Reseller Critical Criteria:

Meet over Reseller outcomes and be persistent.

– What prevents me from making the changes I know will make me a more effective Third Party Management leader?

– What threat is Third Party Management addressing?

Software as a service Critical Criteria:

Generalize Software as a service outcomes and research ways can we become the Software as a service company that would put us out of business.

– Why are Service Level Agreements a dying breed in the software as a service industry?

– What are current Third Party Management Paradigms?

Supplier Risk Management Critical Criteria:

Dissect Supplier Risk Management strategies and find answers.

– What are your results for key measures or indicators of the accomplishment of your Third Party Management strategy and action plans, including building and strengthening core competencies?

– Which customers cant participate in our Third Party Management domain because they lack skills, wealth, or convenient access to existing solutions?

– How do we Lead with Third Party Management in Mind?

Target Corporation Critical Criteria:

Read up on Target Corporation issues and innovate what needs to be done with Target Corporation.

– Record-keeping requirements flow from the records needed as inputs, outputs, controls and for transformation of a Third Party Management process. ask yourself: are the records needed as inputs to the Third Party Management process available?

Value chain Critical Criteria:

Discourse Value chain results and transcribe Value chain as tomorrows backbone for success.

– How can we incorporate support to ensure safe and effective use of Third Party Management into the services that we provide?

– What are the success criteria that will indicate that Third Party Management objectives have been met and the benefits delivered?

Vendor Critical Criteria:

Jump start Vendor tactics and intervene in Vendor processes and leadership.

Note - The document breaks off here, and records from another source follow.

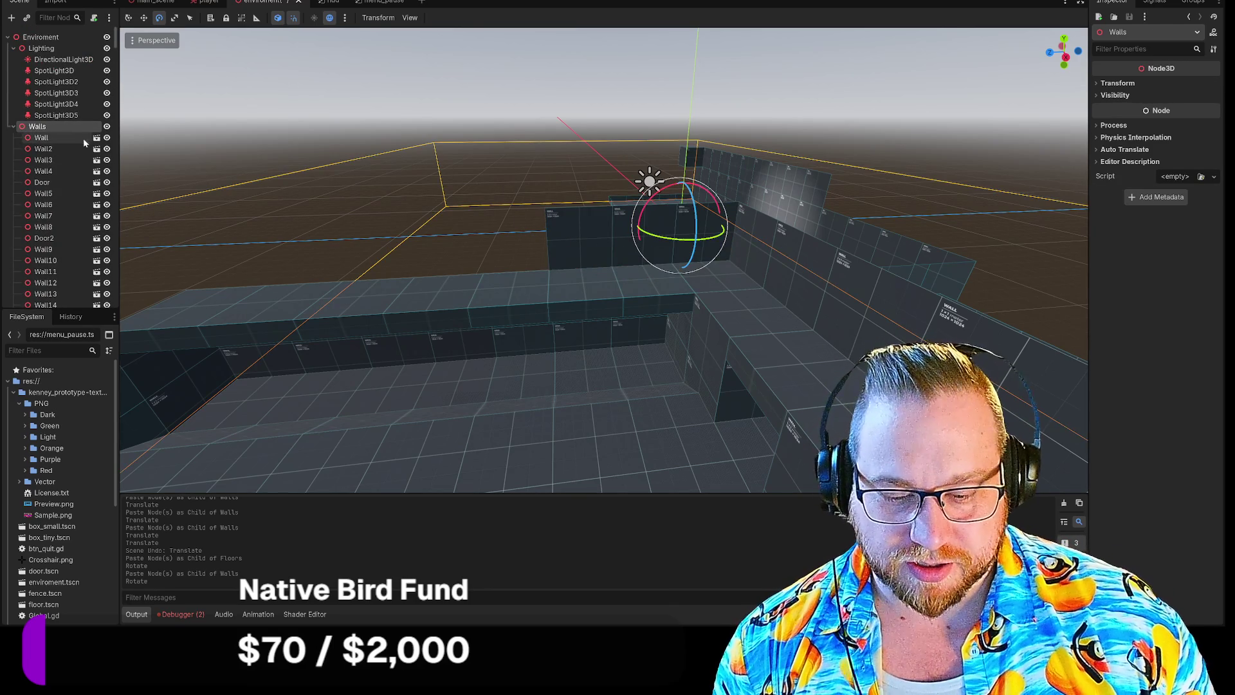
key("ctrl+v")
key("w")
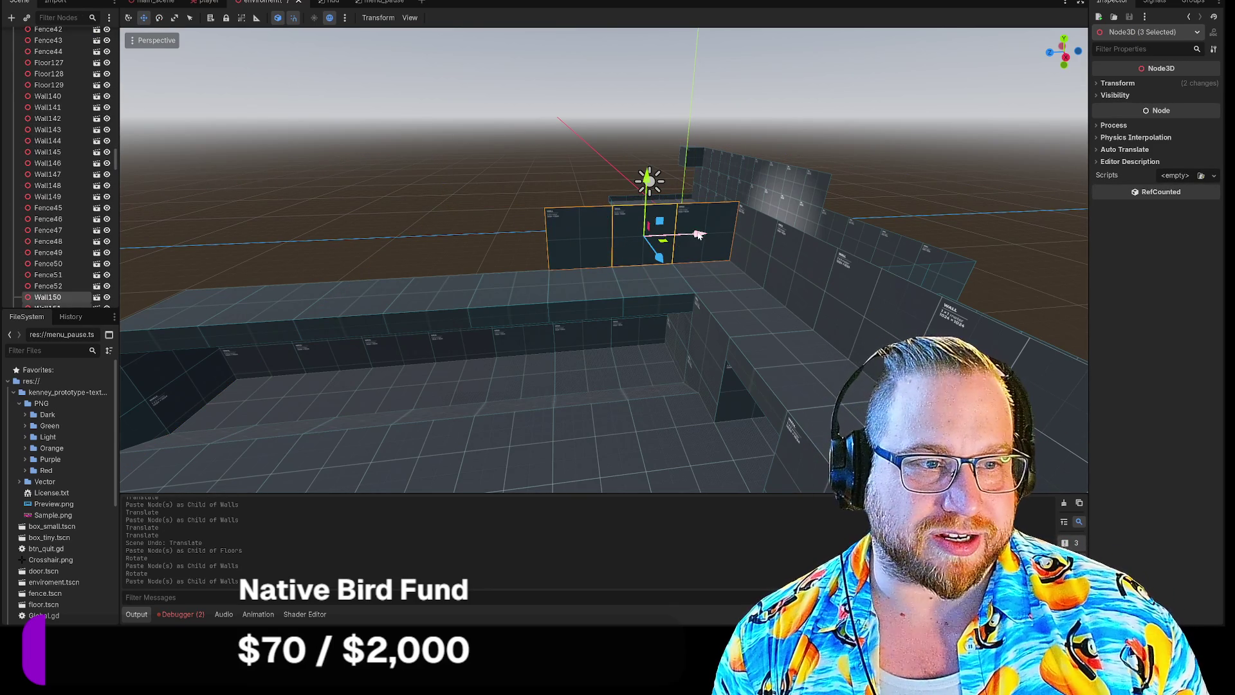
left_click_drag(699, 234, 495, 226)
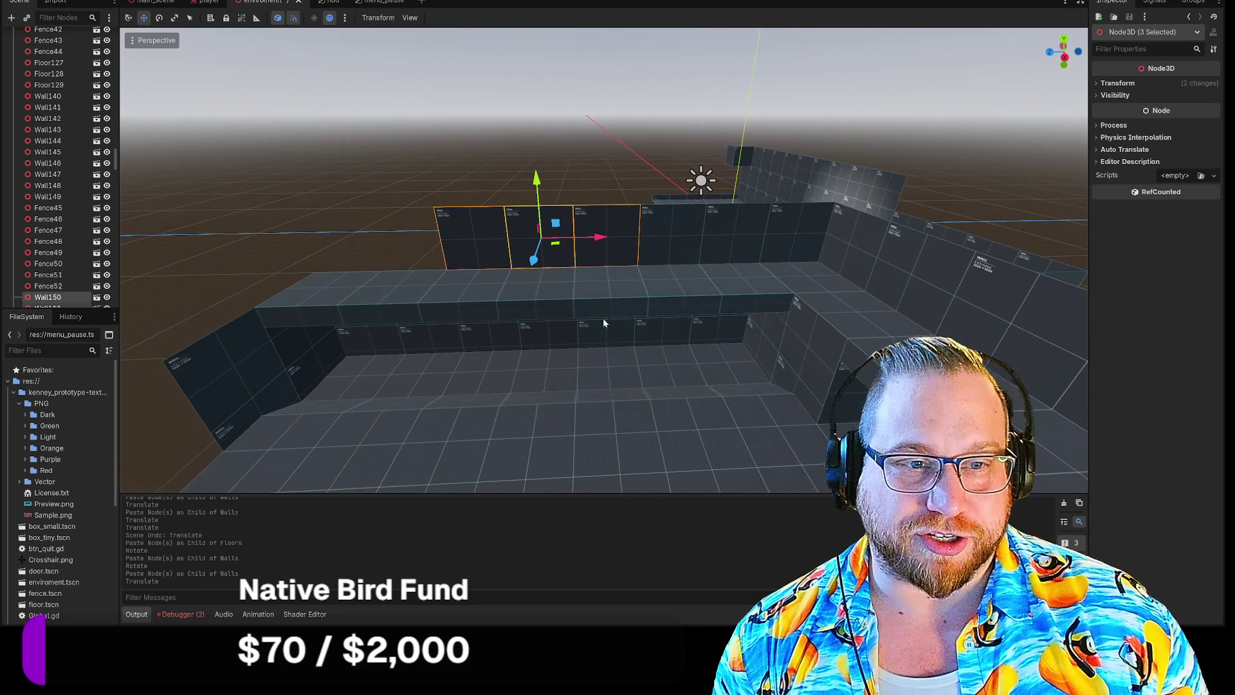
Paste three more wall panels into Walls and slide them left to extend the back wall.
left_click(486, 238)
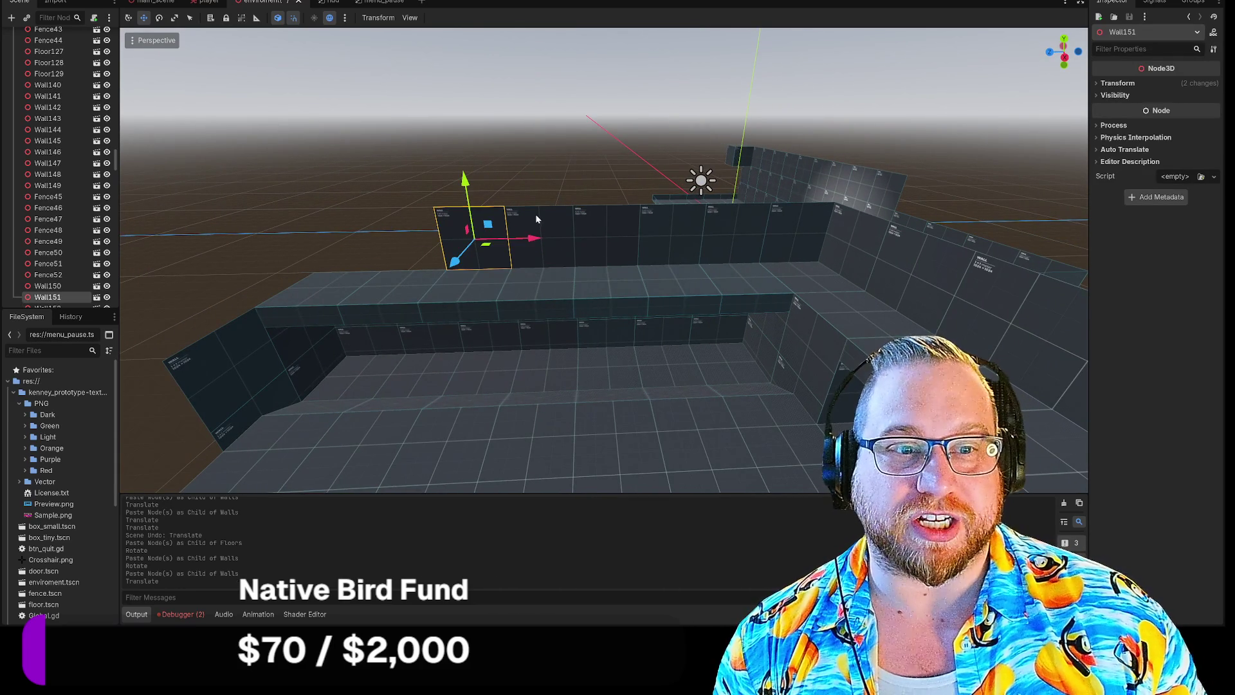
left_click(535, 218)
left_click(479, 251, "shift")
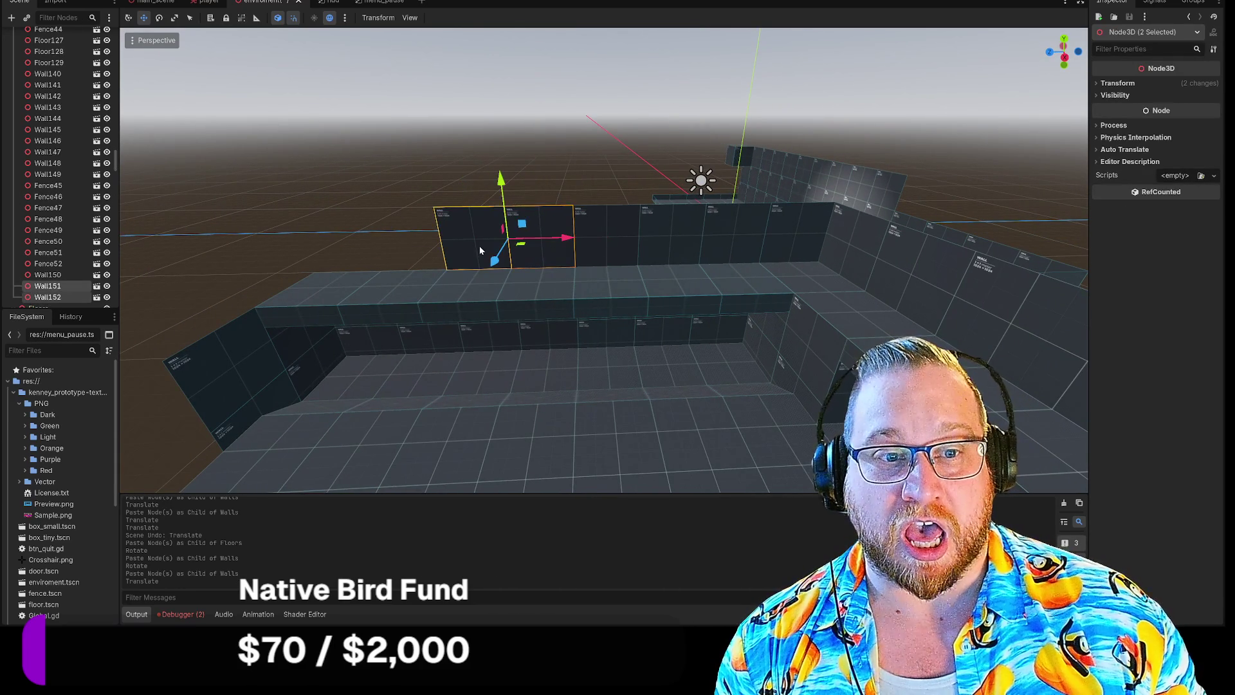
scroll(33, 245, "up", 15)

– Do we Make sure to ask about our vendors customer satisfaction rating and references in our particular industry. If the vendor does not know its own rating, it may be a red flag that youre dealing with a company that does not put Customer Service at the forefront. How would a company know what to improve if it had no idea what areas customers felt were lacking?

– How many training hours are included within the standard support and maintenance agreement and how is that training delivered (e.g., at the vendors location, onsite at the customers location, via the web)?

– Data availability: Can the cloud vendor move all their clients data onto a different environment should the existing environment become compromised or unavailable?

– What are the existing or planned mechanisms to assess the interoperability of different vendor implementations?

– Does your bi software work well with both centralized and decentralized data architectures and vendors?

– Are the contracts with vendors current, and does it include and appropriate Service Level Agreements?

– In terms of service availability, can you get your vendor to sign a service-level agreement?

– Require agendas and other materials in advance of Preferred Vendor meetings and reviews?

– What additional training resources are available from the vendor and at what cost?

– Do you see areas in your domain or across domains where vendor lock-in is a potential risk?

– Do you want the vendor selected to deliver the tools to develop wbt?

– Can the vendor create custom virus definitions for the organization?

– Do vendors have an associated security guide for their products?

– Have Score Cards and SLA s with your Critical Preferred Vendors?

– Are Cybersecurity criteria used for vendor and device selection?

– What is the depth of the vendors domain expertise?

– Who are the data loss prevention vendors?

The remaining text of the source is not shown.